§ **PROMPT**:
When you copy from the entries that follow, take only the lines from the one with "Figure 1. Time" down to the one with "Figure 6. Effect", keeping both ends and dropping every picture.

··· DATA EXTRACT ···

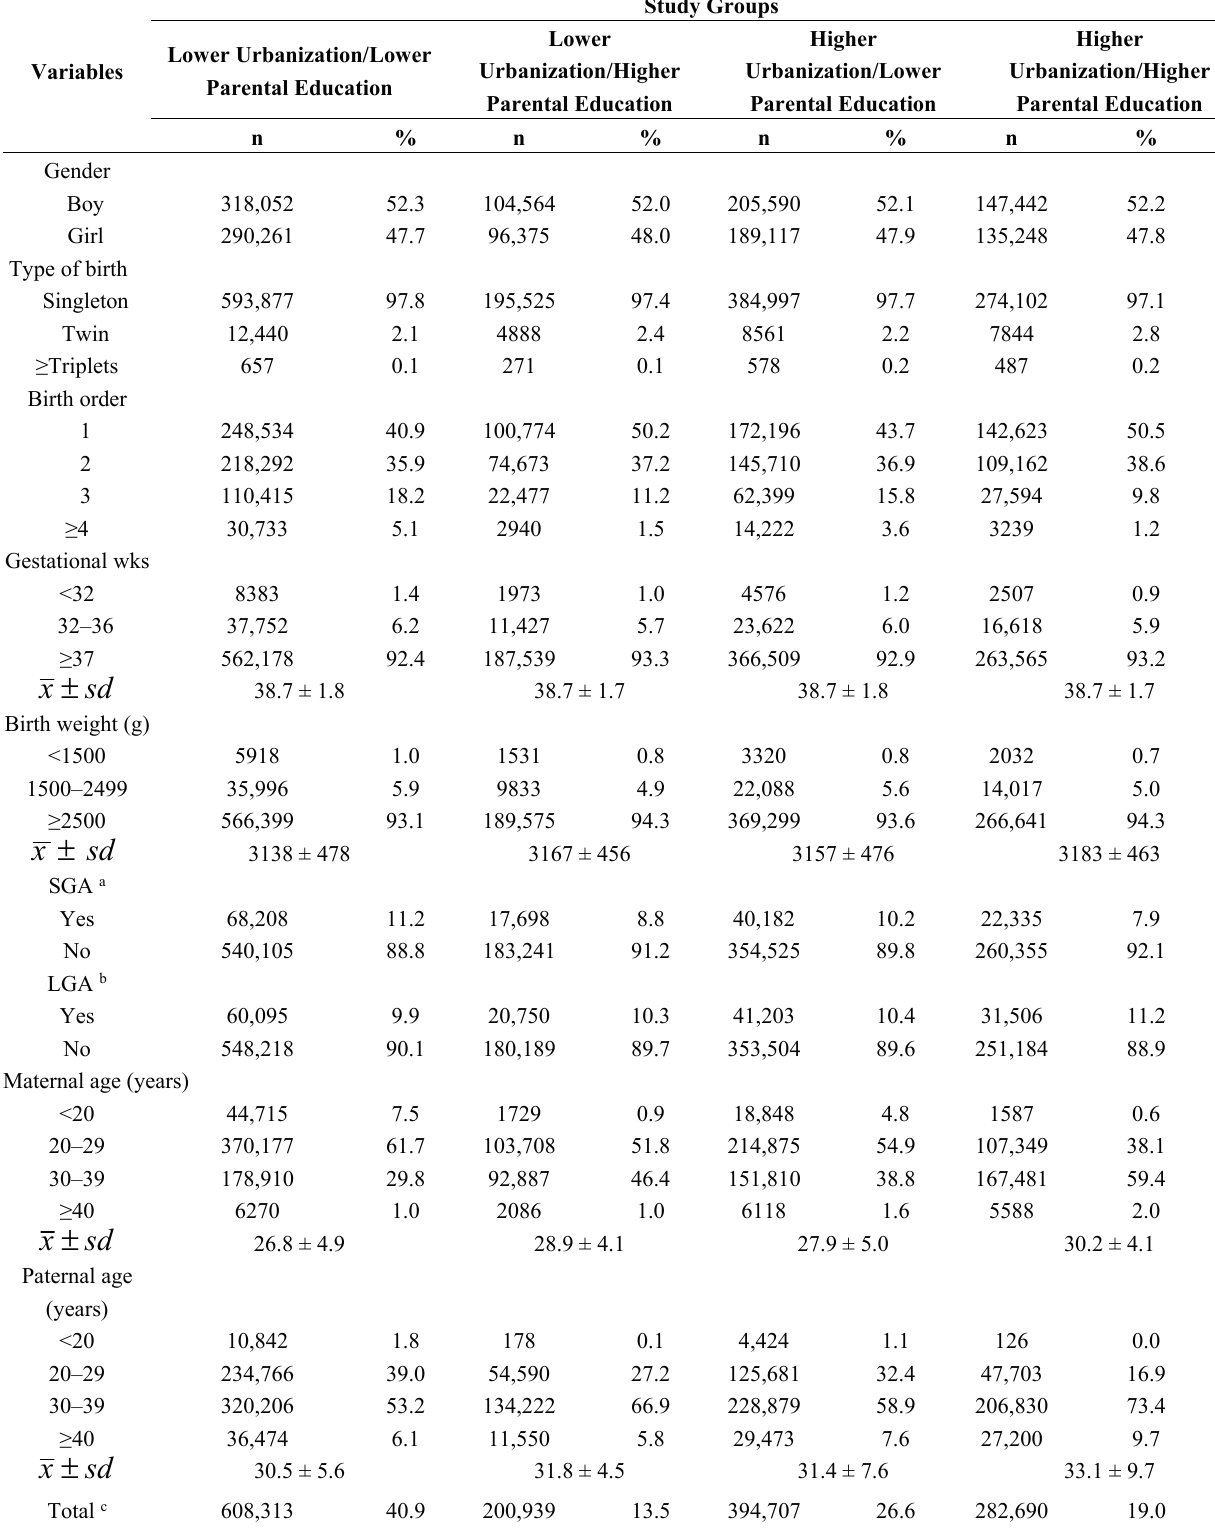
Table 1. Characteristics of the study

···
··· DATA EXTRACT ···

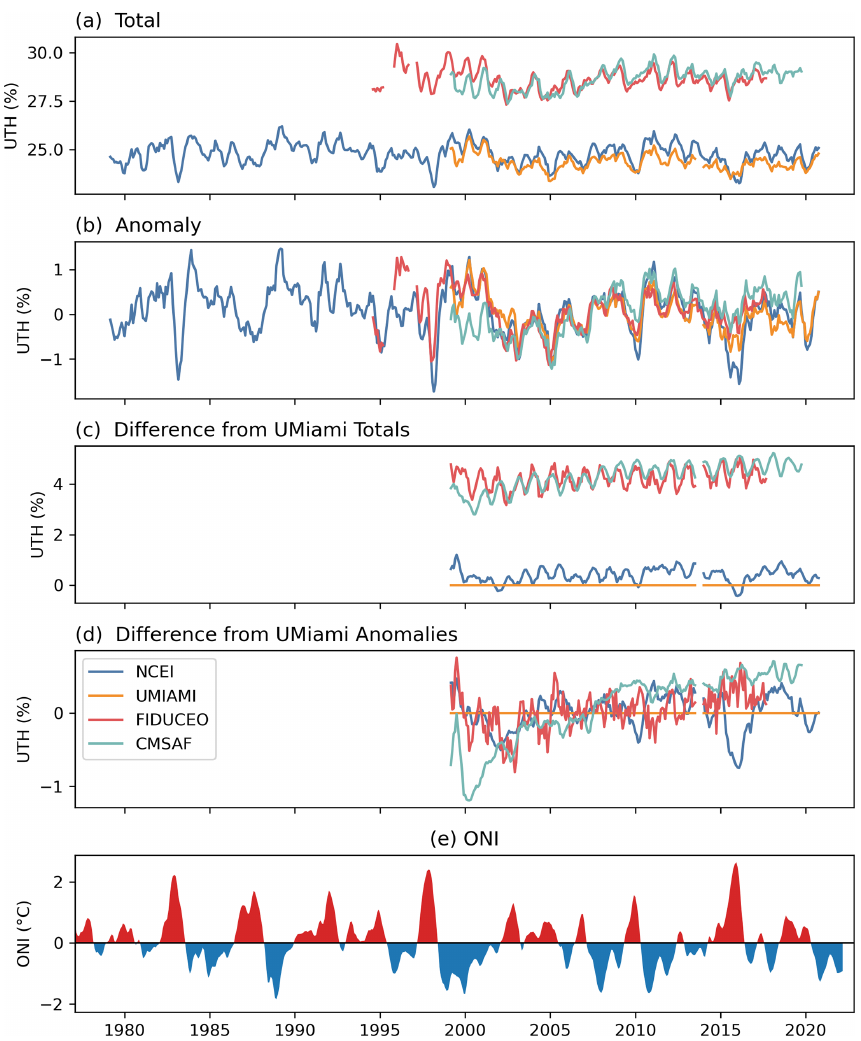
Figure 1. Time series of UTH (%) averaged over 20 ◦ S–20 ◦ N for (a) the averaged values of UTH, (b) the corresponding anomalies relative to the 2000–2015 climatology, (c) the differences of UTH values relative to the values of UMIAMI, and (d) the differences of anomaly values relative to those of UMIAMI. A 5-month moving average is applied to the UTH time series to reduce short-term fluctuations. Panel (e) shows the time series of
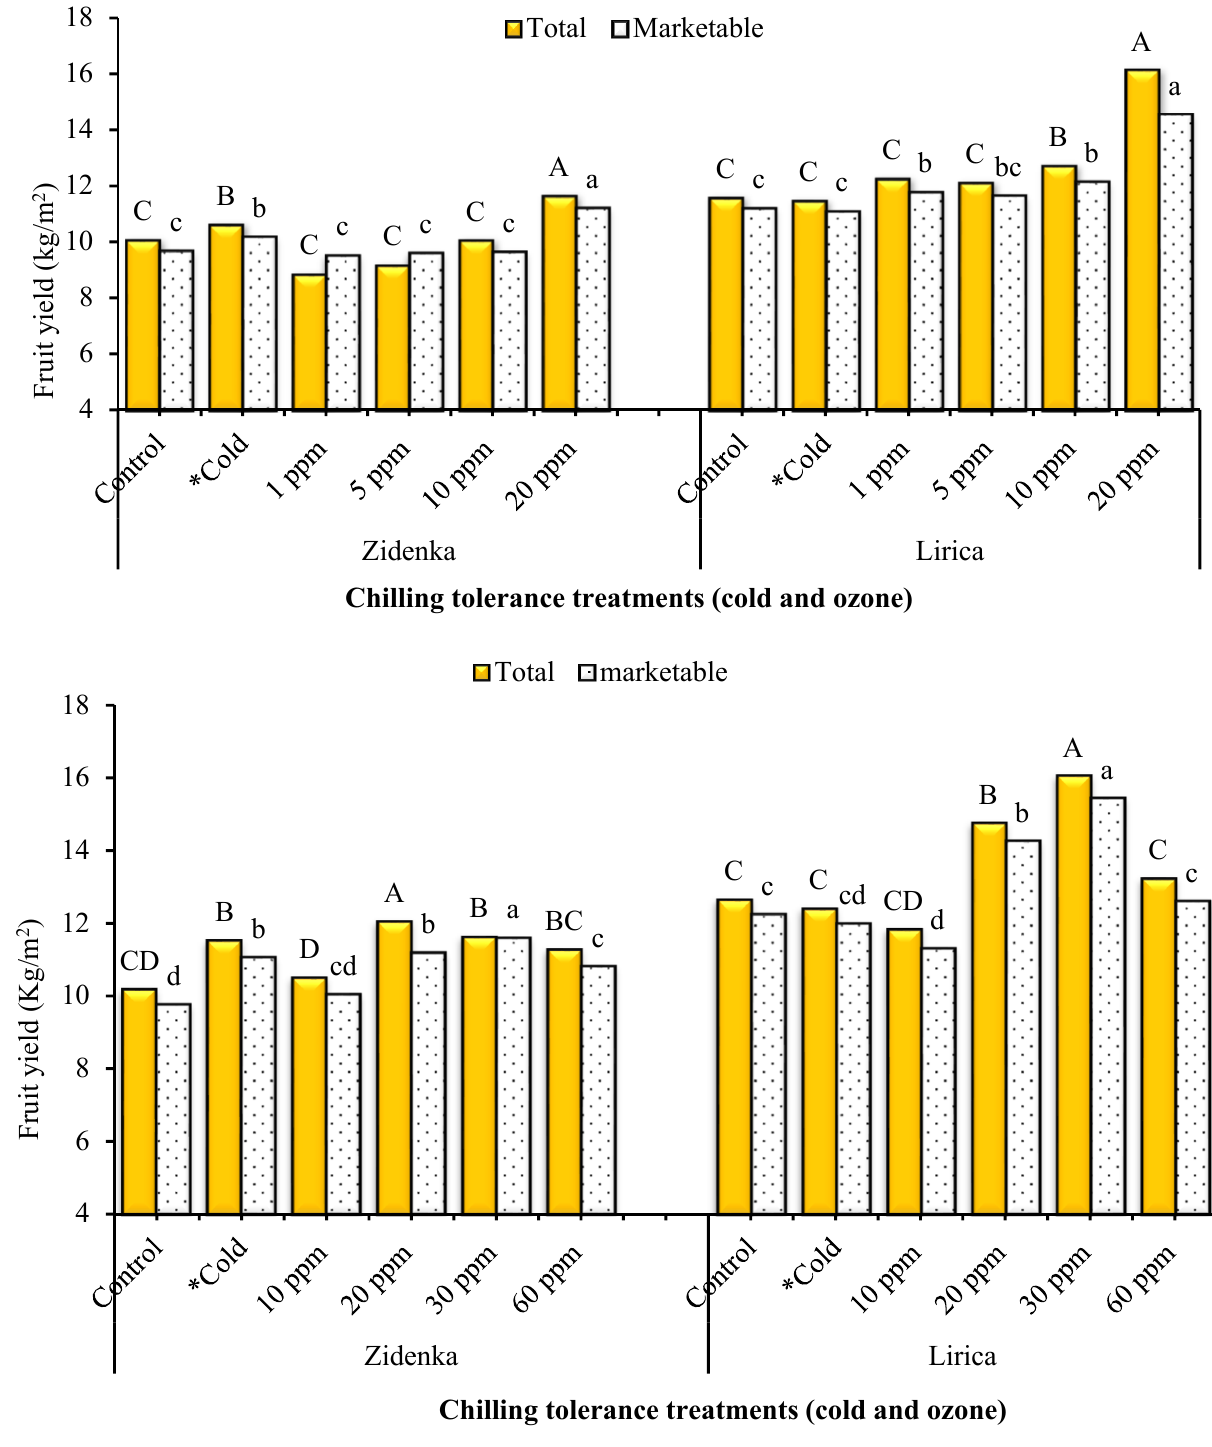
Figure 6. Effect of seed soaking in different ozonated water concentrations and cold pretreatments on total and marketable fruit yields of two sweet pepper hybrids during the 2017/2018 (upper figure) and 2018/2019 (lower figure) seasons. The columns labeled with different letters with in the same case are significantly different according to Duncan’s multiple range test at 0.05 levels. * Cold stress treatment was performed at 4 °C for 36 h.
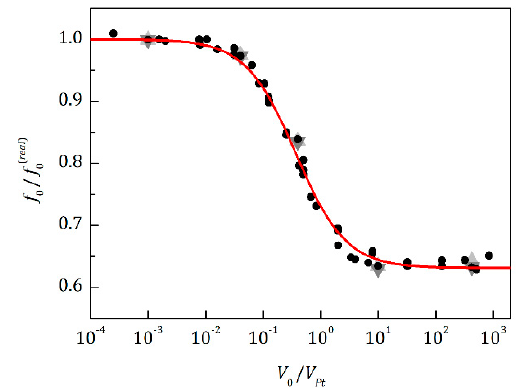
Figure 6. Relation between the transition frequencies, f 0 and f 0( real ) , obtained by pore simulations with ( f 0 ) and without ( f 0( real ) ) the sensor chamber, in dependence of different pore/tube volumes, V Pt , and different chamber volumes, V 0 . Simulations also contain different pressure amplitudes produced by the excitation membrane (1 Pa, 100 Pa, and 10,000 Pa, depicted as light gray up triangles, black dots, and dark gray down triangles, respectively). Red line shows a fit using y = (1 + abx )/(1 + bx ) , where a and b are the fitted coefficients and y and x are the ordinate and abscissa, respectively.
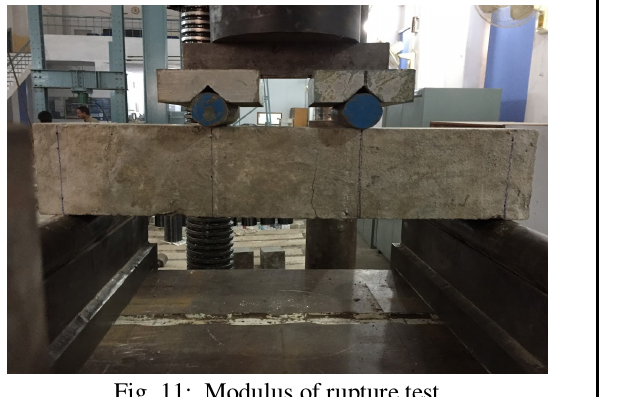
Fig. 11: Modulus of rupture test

···

§ **RESPONSE TO THIS EXERCISE**:
Figure 1. Time series of UTH (%) averaged over 20 ◦ S–20 ◦ N for (a) the averaged values of UTH, (b) the corresponding anomalies relative to the 2000–2015 climatology, (c) the differences of UTH values relative to the values of UMIAMI, and (d) the differences of anomaly values relative to those of UMIAMI. A 5-month moving average is applied to the UTH time series to reduce short-term fluctuations. Panel (e) shows the time series of
Figure 6. Effect of seed soaking in different ozonated water concentrations and cold pretreatments on total and marketable fruit yields of two sweet pepper hybrids during the 2017/2018 (upper figure) and 2018/2019 (lower figure) seasons. The columns labeled with different letters with in the same case are significantly different according to Duncan’s multiple range test at 0.05 levels. * Cold stress treatment was performed at 4 °C for 36 h.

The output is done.